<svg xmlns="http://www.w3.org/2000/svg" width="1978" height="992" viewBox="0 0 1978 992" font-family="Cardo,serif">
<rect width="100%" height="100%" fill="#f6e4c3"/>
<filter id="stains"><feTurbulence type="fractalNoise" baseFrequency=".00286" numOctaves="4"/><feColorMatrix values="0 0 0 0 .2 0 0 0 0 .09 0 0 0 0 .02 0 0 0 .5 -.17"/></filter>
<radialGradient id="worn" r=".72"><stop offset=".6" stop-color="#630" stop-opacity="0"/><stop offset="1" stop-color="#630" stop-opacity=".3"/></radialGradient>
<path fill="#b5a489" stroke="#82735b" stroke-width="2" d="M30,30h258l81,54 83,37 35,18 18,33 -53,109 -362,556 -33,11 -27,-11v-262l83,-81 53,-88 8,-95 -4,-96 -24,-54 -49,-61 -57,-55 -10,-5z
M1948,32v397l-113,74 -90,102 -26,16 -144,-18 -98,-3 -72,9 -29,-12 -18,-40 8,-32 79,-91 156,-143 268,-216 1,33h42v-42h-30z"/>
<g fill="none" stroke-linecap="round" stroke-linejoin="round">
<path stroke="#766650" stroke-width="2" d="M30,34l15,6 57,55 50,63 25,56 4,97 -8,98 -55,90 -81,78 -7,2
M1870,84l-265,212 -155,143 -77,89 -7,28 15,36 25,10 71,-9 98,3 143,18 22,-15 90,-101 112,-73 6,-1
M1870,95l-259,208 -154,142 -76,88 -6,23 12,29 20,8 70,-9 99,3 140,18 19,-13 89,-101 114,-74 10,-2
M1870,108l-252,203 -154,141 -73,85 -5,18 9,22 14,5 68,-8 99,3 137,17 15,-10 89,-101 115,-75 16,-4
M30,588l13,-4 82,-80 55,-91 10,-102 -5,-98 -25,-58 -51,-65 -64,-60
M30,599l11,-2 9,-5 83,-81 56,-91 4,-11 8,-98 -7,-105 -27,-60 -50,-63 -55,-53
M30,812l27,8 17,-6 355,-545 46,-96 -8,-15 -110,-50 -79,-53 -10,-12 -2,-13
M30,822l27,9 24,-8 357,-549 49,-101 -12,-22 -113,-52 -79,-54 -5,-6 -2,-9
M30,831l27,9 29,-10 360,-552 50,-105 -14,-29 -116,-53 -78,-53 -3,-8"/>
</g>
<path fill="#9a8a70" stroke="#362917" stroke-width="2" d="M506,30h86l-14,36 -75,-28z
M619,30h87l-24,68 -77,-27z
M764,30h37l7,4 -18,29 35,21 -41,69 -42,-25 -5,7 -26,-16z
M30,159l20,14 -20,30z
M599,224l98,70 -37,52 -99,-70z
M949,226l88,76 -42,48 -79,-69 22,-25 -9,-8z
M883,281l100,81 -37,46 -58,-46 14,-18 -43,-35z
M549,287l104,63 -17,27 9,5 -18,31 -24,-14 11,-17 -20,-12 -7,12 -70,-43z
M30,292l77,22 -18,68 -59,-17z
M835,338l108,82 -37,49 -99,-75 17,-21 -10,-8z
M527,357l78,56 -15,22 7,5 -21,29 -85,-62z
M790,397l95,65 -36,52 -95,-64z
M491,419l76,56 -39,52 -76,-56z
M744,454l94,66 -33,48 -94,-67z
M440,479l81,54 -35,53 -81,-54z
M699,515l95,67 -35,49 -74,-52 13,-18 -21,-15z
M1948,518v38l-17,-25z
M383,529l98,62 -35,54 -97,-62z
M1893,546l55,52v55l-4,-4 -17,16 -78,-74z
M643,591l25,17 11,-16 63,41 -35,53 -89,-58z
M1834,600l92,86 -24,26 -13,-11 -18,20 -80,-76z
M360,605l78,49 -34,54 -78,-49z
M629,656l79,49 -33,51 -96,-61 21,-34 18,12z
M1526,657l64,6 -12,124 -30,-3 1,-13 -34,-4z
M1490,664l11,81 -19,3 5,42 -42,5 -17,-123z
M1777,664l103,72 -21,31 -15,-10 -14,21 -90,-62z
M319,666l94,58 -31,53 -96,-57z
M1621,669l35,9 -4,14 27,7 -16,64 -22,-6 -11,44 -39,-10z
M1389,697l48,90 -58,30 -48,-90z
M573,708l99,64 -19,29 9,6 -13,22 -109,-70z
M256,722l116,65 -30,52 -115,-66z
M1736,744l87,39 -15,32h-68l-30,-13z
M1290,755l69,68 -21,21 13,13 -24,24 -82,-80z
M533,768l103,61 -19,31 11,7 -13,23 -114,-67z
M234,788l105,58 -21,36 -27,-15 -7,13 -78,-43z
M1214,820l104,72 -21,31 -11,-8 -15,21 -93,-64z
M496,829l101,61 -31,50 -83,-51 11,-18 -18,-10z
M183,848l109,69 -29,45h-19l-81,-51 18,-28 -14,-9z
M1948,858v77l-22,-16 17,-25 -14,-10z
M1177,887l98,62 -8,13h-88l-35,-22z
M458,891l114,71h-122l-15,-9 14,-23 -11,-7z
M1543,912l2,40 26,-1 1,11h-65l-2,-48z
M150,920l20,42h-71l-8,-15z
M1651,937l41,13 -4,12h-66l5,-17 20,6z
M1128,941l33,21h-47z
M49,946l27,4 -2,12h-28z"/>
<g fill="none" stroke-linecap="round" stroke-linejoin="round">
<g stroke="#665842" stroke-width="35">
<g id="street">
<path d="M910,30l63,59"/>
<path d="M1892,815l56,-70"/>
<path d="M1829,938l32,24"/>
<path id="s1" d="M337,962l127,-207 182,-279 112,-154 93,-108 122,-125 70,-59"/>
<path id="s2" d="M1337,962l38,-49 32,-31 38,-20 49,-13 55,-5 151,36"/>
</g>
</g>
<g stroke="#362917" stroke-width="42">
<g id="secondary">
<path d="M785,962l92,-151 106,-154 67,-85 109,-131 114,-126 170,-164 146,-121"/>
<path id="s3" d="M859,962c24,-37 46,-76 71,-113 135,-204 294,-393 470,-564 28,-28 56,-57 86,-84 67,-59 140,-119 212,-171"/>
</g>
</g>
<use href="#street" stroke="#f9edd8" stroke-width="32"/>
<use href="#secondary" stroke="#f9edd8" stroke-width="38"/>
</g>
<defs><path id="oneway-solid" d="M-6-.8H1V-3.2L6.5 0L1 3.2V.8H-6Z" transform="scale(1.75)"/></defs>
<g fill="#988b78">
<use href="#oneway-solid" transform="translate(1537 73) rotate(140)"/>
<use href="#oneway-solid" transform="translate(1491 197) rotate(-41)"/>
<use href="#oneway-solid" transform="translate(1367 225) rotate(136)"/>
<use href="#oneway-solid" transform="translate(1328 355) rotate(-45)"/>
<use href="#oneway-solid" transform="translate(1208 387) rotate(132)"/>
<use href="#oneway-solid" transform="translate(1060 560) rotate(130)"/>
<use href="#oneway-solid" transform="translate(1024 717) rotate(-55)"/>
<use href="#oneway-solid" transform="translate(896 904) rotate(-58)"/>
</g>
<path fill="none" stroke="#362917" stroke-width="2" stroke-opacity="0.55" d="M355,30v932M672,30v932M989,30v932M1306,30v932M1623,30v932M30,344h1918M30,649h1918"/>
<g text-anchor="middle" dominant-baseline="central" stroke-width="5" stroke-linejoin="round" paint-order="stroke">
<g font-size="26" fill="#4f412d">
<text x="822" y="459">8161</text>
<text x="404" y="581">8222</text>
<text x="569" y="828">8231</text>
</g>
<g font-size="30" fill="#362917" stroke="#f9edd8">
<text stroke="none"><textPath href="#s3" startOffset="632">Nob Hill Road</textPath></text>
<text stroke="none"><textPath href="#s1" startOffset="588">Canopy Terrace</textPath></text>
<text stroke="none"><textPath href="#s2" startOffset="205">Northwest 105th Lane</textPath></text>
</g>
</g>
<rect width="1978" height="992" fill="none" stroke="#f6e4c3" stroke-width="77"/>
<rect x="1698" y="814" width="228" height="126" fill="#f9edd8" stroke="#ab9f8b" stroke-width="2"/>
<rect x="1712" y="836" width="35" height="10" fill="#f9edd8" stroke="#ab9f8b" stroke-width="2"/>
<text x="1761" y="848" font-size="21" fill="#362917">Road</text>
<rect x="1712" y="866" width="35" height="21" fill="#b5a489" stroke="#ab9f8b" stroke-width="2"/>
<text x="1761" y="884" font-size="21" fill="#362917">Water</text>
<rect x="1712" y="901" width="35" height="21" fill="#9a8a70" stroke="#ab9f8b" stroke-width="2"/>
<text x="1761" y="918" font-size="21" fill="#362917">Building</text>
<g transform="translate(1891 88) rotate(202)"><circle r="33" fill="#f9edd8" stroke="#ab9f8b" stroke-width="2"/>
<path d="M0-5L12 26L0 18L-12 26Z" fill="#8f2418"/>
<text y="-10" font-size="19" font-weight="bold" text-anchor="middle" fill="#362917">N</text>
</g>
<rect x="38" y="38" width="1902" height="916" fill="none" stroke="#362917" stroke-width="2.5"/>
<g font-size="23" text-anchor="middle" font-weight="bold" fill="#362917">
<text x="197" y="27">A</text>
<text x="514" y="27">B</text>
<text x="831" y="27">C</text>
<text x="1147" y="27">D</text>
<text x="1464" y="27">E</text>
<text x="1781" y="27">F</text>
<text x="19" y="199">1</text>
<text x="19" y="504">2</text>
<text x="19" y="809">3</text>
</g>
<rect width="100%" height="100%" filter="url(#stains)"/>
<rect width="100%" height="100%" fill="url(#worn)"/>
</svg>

● **WHAT NEEDS TO BE DONE**
Every line in the data that holds "stains" should be copied out.

● **WRITTEN ANSWER**
<filter id="stains"><feTurbulence type="fractalNoise" baseFrequency=".00286" numOctaves="4"/><feColorMatrix values="0 0 0 0 .2 0 0 0 0 .09 0 0 0 0 .02 0 0 0 .5 -.17"/></filter>
<rect width="100%" height="100%" filter="url(#stains)"/>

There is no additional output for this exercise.